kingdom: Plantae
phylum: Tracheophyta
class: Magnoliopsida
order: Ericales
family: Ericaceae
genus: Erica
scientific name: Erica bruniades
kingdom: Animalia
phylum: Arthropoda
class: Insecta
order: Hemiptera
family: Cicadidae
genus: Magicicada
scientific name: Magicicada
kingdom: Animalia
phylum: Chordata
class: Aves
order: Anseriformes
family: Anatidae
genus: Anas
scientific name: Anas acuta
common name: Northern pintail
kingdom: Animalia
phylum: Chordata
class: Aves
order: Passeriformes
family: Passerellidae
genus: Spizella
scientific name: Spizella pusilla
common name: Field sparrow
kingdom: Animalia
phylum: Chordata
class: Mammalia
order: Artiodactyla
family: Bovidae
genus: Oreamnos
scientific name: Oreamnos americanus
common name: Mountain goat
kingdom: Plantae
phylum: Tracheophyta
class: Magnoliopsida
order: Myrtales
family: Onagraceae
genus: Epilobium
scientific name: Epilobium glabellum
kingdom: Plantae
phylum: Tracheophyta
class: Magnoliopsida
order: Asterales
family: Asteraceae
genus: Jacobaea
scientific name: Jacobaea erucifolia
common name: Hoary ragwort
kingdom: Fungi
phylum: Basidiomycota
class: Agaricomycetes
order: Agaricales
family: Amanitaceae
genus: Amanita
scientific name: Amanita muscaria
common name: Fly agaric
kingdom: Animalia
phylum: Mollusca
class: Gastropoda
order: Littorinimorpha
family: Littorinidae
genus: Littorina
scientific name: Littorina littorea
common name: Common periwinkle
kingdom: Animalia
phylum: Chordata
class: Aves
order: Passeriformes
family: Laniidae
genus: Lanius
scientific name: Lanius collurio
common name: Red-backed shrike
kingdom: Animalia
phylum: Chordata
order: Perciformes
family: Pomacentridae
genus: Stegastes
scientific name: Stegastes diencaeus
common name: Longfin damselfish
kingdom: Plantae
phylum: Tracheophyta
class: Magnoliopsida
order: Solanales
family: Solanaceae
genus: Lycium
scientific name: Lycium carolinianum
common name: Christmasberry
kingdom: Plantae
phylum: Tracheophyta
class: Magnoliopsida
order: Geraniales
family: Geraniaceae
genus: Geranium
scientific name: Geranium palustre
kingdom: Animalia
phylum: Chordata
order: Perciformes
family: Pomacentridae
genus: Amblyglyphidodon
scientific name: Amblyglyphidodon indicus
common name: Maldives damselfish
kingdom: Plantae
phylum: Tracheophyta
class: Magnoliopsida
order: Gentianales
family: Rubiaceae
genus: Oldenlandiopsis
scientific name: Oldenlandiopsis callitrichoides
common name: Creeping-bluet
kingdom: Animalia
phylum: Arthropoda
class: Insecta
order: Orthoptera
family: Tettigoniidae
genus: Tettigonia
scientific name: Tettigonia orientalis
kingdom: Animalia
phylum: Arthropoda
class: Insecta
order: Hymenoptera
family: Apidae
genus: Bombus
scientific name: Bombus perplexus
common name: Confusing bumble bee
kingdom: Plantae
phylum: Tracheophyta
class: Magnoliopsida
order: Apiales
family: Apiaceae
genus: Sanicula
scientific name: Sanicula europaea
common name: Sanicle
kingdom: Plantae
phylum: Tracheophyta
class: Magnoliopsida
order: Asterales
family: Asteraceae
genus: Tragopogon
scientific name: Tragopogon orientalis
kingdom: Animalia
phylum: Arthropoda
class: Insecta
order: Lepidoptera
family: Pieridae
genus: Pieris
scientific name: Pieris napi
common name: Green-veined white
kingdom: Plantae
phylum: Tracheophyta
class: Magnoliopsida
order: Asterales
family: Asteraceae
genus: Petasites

_THE PROBLEM_
Rewrite these lines with "scientific name" switched to "species" wherever it occurs, leaving everything else as it is.

_SOLUTION_
kingdom: Plantae
phylum: Tracheophyta
class: Magnoliopsida
order: Ericales
family: Ericaceae
genus: Erica
species: Erica bruniades
kingdom: Animalia
phylum: Arthropoda
class: Insecta
order: Hemiptera
family: Cicadidae
genus: Magicicada
species: Magicicada
kingdom: Animalia
phylum: Chordata
class: Aves
order: Anseriformes
family: Anatidae
genus: Anas
species: Anas acuta
common name: Northern pintail
kingdom: Animalia
phylum: Chordata
class: Aves
order: Passeriformes
family: Passerellidae
genus: Spizella
species: Spizella pusilla
common name: Field sparrow
kingdom: Animalia
phylum: Chordata
class: Mammalia
order: Artiodactyla
family: Bovidae
genus: Oreamnos
species: Oreamnos americanus
common name: Mountain goat
kingdom: Plantae
phylum: Tracheophyta
class: Magnoliopsida
order: Myrtales
family: Onagraceae
genus: Epilobium
species: Epilobium glabellum
kingdom: Plantae
phylum: Tracheophyta
class: Magnoliopsida
order: Asterales
family: Asteraceae
genus: Jacobaea
species: Jacobaea erucifolia
common name: Hoary ragwort
kingdom: Fungi
phylum: Basidiomycota
class: Agaricomycetes
order: Agaricales
family: Amanitaceae
genus: Amanita
species: Amanita muscaria
common name: Fly agaric
kingdom: Animalia
phylum: Mollusca
class: Gastropoda
order: Littorinimorpha
family: Littorinidae
genus: Littorina
species: Littorina littorea
common name: Common periwinkle
kingdom: Animalia
phylum: Chordata
class: Aves
order: Passeriformes
family: Laniidae
genus: Lanius
species: Lanius collurio
common name: Red-backed shrike
kingdom: Animalia
phylum: Chordata
order: Perciformes
family: Pomacentridae
genus: Stegastes
species: Stegastes diencaeus
common name: Longfin damselfish
kingdom: Plantae
phylum: Tracheophyta
class: Magnoliopsida
order: Solanales
family: Solanaceae
genus: Lycium
species: Lycium carolinianum
common name: Christmasberry
kingdom: Plantae
phylum: Tracheophyta
class: Magnoliopsida
order: Geraniales
family: Geraniaceae
genus: Geranium
species: Geranium palustre
kingdom: Animalia
phylum: Chordata
order: Perciformes
family: Pomacentridae
genus: Amblyglyphidodon
species: Amblyglyphidodon indicus
common name: Maldives damselfish
kingdom: Plantae
phylum: Tracheophyta
class: Magnoliopsida
order: Gentianales
family: Rubiaceae
genus: Oldenlandiopsis
species: Oldenlandiopsis callitrichoides
common name: Creeping-bluet
kingdom: Animalia
phylum: Arthropoda
class: Insecta
order: Orthoptera
family: Tettigoniidae
genus: Tettigonia
species: Tettigonia orientalis
kingdom: Animalia
phylum: Arthropoda
class: Insecta
order: Hymenoptera
family: Apidae
genus: Bombus
species: Bombus perplexus
common name: Confusing bumble bee
kingdom: Plantae
phylum: Tracheophyta
class: Magnoliopsida
order: Apiales
family: Apiaceae
genus: Sanicula
species: Sanicula europaea
common name: Sanicle
kingdom: Plantae
phylum: Tracheophyta
class: Magnoliopsida
order: Asterales
family: Asteraceae
genus: Tragopogon
species: Tragopogon orientalis
kingdom: Animalia
phylum: Arthropoda
class: Insecta
order: Lepidoptera
family: Pieridae
genus: Pieris
species: Pieris napi
common name: Green-veined white
kingdom: Plantae
phylum: Tracheophyta
class: Magnoliopsida
order: Asterales
family: Asteraceae
genus: Petasites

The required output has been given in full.